It takes a special kind of planet to make a moon
Based on analyses of lunar rock samples that Apollo and other space missions brought back to Earth, scientists know more about Earth's moon than any other planetary body. However, questions continue to vex scientists regarding how a planet forms a moon, and why some planets have moons while others do not.
In a new paper published in Nature Communications, researchers from the University of Rochester, University of Arizona and Tokyo Institute of Technology have made an important discovery that helps unravel the mysteries of the moon. The new study proposes that planets have to be of a certain makeup and within a limited mass range for moons to form.
"The question we set out to answer is: Can all planets form substantial moons?" said study co-author Erik Asphaug, a professor in UArizona Lunar and Planetary Laboratory.
As scientists continue to explore the possibility of other life in the universe, the research has important implications for determining the factors that make a planet habitable. A planet may not require a large moon to be habitable, but Earth's moon is vitally important in shaping life as we know it: It controls the length of the day and ocean tides, which affect the planet's biological cycles. The moon also contributes to Earth's climate by stabilizing its spin axis, offering an ideal environment for life to develop and evolve.
"By understanding moon formations, we have a better constraint on what to look for when searching for Earthlike planets," said lead study author Miki Nakajima, an assistant professor of Earth and environmental sciences at the University of Rochester. "We expect that exomoons (moons orbiting planets outside our solar system) should be everywhere, but so far we haven't confirmed any. Our constraints will be helpful for future observations."
Earth is the only known planet to host life and has a number of features that make it unique. These include active plate tectonics, a strong magnetic field and a moon that is quite large. More than a quarter of the size of Earth, the moon raises tides in the oceans that are important to life, so researchers have conjectured that a moon may be a potentially beneficial feature for harboring life on other planets.
It is generally accepted that Earth's large moon was generated by a collision between proto-Earth and another planet about 4.5 billion years ago. The collision resulted in the formation of a disc of mostly melted, partially vaporized rock that eventually became the moon.
Nakajima et al.
To find out whether other planets can form similarly large moons, the researchers conducted 3D computer simulations, starting with a number of hypothetical planets of varying masses. The fledgling planets either had an architecture similar to Earth's – namely a mantle of rock and a core of iron – or they were icy planets in which the mantle is water ice and the core is rock.

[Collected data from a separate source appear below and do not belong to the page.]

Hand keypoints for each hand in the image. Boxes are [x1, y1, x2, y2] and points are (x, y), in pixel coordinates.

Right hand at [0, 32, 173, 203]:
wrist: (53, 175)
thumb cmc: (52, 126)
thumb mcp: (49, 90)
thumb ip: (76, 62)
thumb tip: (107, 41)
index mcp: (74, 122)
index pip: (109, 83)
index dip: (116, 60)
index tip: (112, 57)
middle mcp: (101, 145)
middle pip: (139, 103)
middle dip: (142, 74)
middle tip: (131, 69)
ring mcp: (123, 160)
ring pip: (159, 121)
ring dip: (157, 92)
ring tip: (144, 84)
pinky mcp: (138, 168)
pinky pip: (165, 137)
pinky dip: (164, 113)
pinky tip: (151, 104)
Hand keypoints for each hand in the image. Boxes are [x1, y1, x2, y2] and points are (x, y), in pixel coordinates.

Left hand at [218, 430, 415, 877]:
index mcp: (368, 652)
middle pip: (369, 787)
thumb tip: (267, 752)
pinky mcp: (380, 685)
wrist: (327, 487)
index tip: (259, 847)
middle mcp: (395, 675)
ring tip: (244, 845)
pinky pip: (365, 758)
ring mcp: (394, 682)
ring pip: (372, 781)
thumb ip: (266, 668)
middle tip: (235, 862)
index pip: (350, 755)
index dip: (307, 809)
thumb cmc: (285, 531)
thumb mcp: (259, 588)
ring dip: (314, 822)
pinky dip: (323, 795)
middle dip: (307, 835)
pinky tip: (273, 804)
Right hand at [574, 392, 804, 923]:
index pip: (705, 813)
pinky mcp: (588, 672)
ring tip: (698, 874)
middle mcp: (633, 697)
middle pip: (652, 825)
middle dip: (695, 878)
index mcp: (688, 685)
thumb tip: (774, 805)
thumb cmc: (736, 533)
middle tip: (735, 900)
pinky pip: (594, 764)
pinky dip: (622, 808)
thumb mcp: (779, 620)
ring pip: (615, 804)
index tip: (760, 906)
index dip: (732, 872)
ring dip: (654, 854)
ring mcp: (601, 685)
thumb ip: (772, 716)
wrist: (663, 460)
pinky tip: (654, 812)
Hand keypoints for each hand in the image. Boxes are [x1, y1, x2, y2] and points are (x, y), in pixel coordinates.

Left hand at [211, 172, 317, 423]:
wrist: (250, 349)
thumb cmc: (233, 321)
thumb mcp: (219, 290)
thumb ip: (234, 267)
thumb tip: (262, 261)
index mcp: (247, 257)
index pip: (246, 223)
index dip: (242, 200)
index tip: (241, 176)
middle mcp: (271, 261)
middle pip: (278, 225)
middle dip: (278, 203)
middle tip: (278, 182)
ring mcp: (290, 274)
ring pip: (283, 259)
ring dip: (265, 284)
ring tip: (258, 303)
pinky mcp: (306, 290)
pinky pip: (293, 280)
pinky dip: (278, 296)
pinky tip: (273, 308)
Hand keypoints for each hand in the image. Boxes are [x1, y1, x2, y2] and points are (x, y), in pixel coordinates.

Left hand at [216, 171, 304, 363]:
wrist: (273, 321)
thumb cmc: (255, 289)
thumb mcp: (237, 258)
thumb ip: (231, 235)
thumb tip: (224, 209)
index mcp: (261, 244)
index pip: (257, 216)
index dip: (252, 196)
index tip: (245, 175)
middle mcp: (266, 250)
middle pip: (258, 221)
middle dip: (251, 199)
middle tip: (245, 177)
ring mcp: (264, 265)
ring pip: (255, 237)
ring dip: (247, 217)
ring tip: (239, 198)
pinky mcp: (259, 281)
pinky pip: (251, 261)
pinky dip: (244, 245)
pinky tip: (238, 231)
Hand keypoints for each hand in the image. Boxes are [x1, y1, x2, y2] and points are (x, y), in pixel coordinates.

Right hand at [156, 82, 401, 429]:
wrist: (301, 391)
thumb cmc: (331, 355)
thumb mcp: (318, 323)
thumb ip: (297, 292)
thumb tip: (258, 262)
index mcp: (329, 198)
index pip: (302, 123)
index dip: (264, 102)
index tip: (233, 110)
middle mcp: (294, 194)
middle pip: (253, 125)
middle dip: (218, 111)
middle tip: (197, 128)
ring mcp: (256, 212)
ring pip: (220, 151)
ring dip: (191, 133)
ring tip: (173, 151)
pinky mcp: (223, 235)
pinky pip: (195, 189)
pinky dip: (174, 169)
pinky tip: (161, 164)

They found that if the planet is too massive, giant impacts produce discs consisting entirely of vapor. This is because impacts between more massive planets are more energetic and happen at higher velocity. Over time, the vapor disc from such an impact cools, and liquid moonlets – the building blocks of moons – are formed.
"These growing moonlets experience a strong drag force as they plow through the vapor disc, which slows them down," Asphaug said. "Before long, they succumb to the gravity of the planet and fall into it, without making a moon."
Once the disc has cooled off and its vapor has begun to dissipate, moonlets face less drag and stand a better chance of growing into moons. However, by that time, a significant portion of them have been lost to the planet. The researchers conclude that a vapor-only disc is not capable of forming large moons. The disc has to start off initially low in vapor for the moonlets to grow without experiencing strong gas drag.
"Giant impacts work great at making moons, but only to a point," Asphaug said.
The results provide important guideposts for researchers studying planets in other solar systems, according to the authors. In particular, some planets are too massive to form a sizable moon. Computer simulations showed that rocky planets more than six times the mass of Earth – so-called super-Earths – end up with vapor-only discs, meaning that a large moon could not grow. The same is true for planets with a water-rich or icy composition whose mass exceeds that of Earth; they, too, will end up with vapor-only disks and no moon.
Thousands of exoplanets have been discovered, but astronomers have yet to definitively spot a moon orbiting a planet outside our solar system.
"We're still a long way off until we learn the different kinds of moons that orbit the exoplanets that are out there," Asphaug said.
"The exoplanet search has been focused on large planets, typically larger than 1.6 Earth radii (60% larger than Earth)," Nakajima said. "We are proposing that, instead, we should look at smaller planets because they are probably better candidates to host fractionally large moons."
The research is based on computer simulations that are the result of efforts since the 1980s to understand how Earth's moon formed as the result of a giant impact at the end of Earth’s formation, Asphaug said.
"Most of the focus so far has been on how the Earth's moon came to be, but we think the moon started off as a flying magma ocean, not mostly vapor,” he said, referring to the disc of molten rock around the early Earth. "These moonlets were able to accrete into the major body that we know and love."